Curtis loves to tell us how we have collectively and individually succumbed to dreamscapes, be they the futility of revolution, the seduction of online existence, the pseudo-authority of the banks, the fabricated myths of lost nationhood. Ironically, the narratives which emerge from his own work, acute though they are at times in skewering key engagements of the West with the non-Western world, are no less delusional.

Image result for can't get you curtis

It would be churlish and indeed ungrateful to pick holes in a work delivered to the world for free by a man who dedicated two years of his life to constructing it, a work of nearly 8 hours in length, that is carefully constructed, and perpetually intriguing and informative. So I’m not going to do that.

His theorising, in the academic sense of the word, which means argumentation that varies in quality from actual philosophising to bar room speculation to fervent ideological signalling, is exempted from the usual somewhat limited standards of academic review, largely because of the format in which he presents his arguments. The archival collage effect is so impressive, the editing so neat, the soundtrack so excellent, that one realises the inappropriateness of desiring an evidence base, or references, or footnotes.

And because he doesn’t have to provide footnotes and references, he can wildly connect this to that, across time and space, operating with the facade of reportage so it seems to be without the constrictions of ideological argument. But of course there is an ideology in there, albeit submerged and tentative, and there is a rashness to the wild connecting which suggests causality where in fact there is at best correlation, or at most ideological desire, or perhaps nothing except the sort of false pattern recognition he simultaneously propagates and excoriates.
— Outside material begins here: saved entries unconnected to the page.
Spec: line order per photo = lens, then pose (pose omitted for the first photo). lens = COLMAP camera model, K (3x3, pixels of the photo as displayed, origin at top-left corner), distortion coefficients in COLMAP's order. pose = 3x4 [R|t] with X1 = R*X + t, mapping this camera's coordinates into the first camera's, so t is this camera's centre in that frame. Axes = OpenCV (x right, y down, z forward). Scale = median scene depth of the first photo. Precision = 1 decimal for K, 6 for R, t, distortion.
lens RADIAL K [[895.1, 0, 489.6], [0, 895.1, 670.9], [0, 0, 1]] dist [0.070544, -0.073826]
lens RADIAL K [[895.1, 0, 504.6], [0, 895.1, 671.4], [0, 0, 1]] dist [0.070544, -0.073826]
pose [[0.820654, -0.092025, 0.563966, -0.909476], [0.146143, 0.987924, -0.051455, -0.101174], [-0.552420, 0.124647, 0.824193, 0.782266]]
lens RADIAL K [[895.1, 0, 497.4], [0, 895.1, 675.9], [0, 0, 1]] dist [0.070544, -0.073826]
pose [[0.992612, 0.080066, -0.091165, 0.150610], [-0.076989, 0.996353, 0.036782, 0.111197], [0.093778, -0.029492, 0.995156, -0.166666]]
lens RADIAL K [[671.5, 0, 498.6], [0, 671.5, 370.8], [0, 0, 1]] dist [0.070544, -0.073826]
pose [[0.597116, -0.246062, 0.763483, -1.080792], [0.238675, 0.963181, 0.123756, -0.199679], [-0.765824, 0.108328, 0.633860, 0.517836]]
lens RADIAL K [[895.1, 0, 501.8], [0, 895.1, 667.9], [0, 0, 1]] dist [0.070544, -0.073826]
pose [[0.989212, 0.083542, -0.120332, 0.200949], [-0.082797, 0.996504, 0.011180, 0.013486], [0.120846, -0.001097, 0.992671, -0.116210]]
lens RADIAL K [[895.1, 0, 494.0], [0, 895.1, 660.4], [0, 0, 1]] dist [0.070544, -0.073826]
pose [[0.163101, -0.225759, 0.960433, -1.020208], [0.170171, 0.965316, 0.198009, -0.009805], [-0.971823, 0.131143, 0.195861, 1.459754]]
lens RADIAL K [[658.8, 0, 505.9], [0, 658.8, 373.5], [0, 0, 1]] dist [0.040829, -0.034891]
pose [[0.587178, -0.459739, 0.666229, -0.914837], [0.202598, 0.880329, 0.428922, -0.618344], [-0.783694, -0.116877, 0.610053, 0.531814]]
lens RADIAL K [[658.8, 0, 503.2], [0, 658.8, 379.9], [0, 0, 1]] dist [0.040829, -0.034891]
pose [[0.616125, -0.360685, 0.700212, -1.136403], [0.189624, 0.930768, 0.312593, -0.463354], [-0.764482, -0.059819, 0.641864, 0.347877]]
If there’s a meta-theory beneath all of Adam Curtis’s endless, and often spurious big-picture postulating, it’s Dasein. Curtis’s sense of optimism is rooted in Heidegger’s understanding that we must really be in the world we occupy. Which is perhaps an understandable but ironic desire coming from someone who spends decades at a time in dark rooms watching ancient film footage.

The collage aspect, along with his culminating call for us all to wake up and be in the world, as well as his predeliction for slipstream figures and their tangential relationships to his grand narratives, may be why his huge lacunae often pass unnoticed. It seems perhaps that precisely because we have spoken so much about Trump and Brexit that Curtis need not refer to them except in brief passing.
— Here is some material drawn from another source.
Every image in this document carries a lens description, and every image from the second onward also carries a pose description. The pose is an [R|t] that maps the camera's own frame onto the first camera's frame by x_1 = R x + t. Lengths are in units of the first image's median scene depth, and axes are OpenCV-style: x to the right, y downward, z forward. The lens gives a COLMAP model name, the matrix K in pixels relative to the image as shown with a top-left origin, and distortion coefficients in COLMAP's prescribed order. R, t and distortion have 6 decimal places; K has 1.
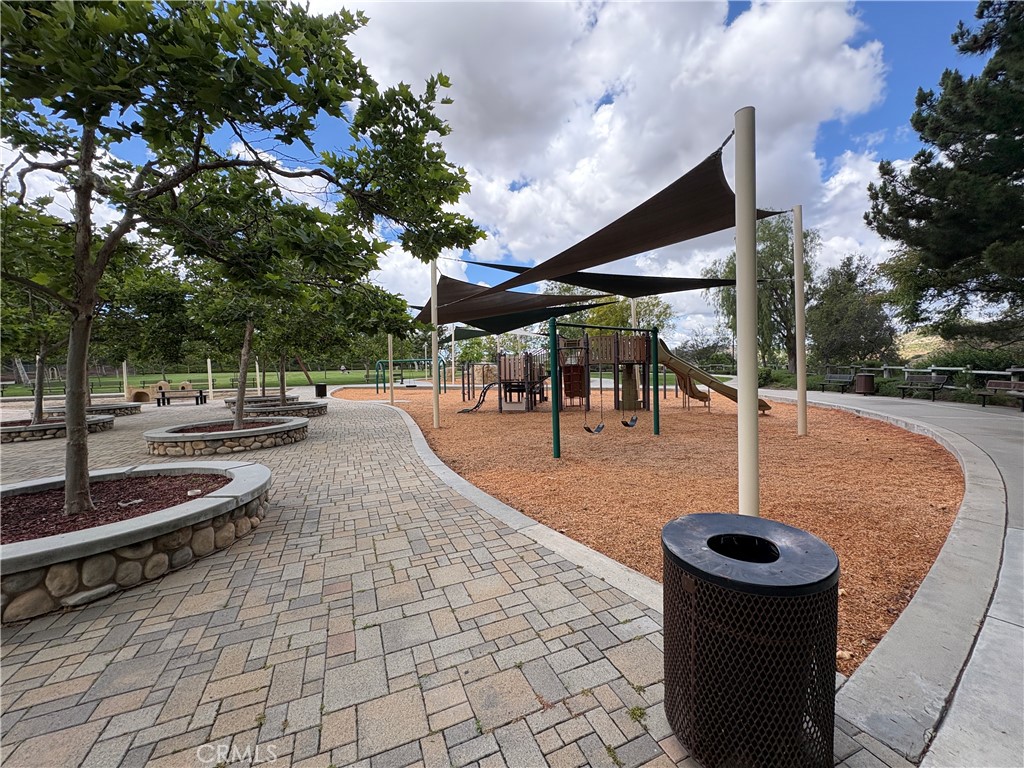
lens RADIAL K [[407.9, 0, 513.0], [0, 407.9, 384.5], [0, 0, 1]] dist [0.001101, -0.000161]
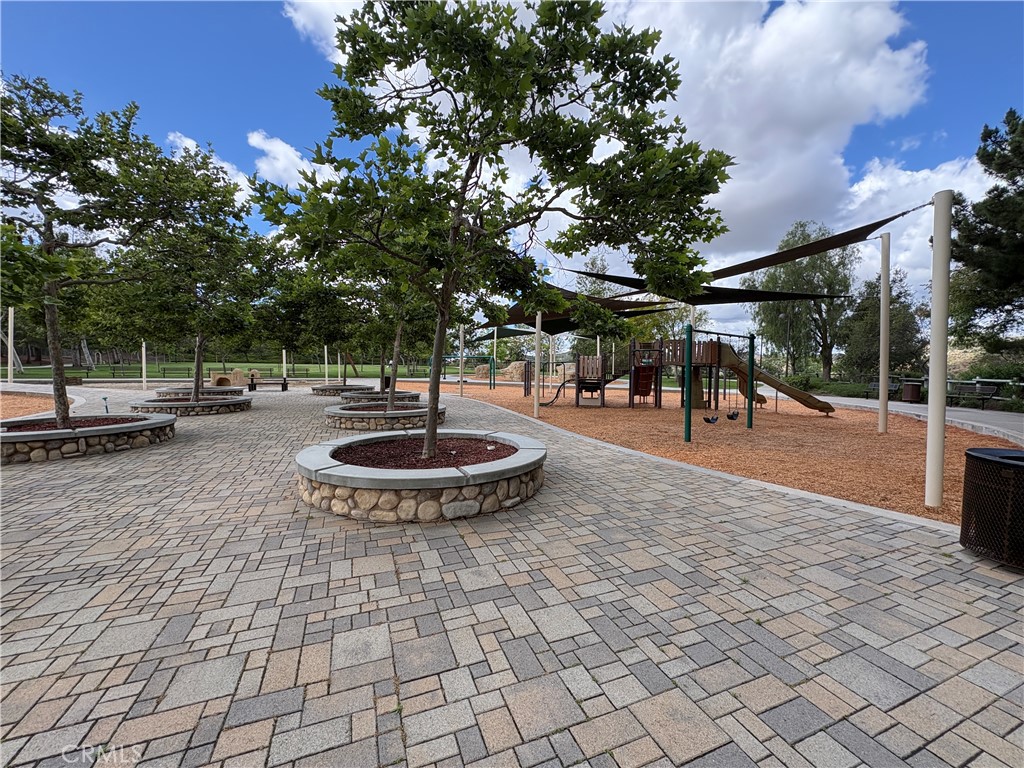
lens RADIAL K [[407.9, 0, 513.0], [0, 407.9, 384.5], [0, 0, 1]] dist [0.001101, -0.000161]
pose [[0.999317, 0.033520, -0.015569, -0.362021], [-0.033511, 0.999438, 0.000797, 0.026164], [0.015587, -0.000275, 0.999878, -0.187313]]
Or we have worried ourselves so much about Putin’s Russia that the story of fringe element Limonov seems refreshing and interesting. Or we have agonised over both the causes of BLM and the civil unrest unleashed by it so much that it is preferable to look to previous eras and discussions of race relations, like Tupac or his mother. Or our lives have been so upended by Covid that we prefer to consider China’s business relationship with the west rather than the origins of the virus.

In the end, though, these are not slipstream events. They are the key elements of our age, and will define the chaos we have before us, indeed are already experiencing. Curtis’s slipstream narratives do not address these matters, because they don’t fit his narrative, his theorising. Curtis would have us to keep dreaming of new futures, which is desirable, but not at the expense of sleeping through the present.

Can’t Get You Out Of My Head is highly recommended, the keywork of a master at the top of his game. But it’s just another dream. One wonders if Curtis has it in him to document what happens if, how, when, we dead awaken. I hope so, because I doubt who else could.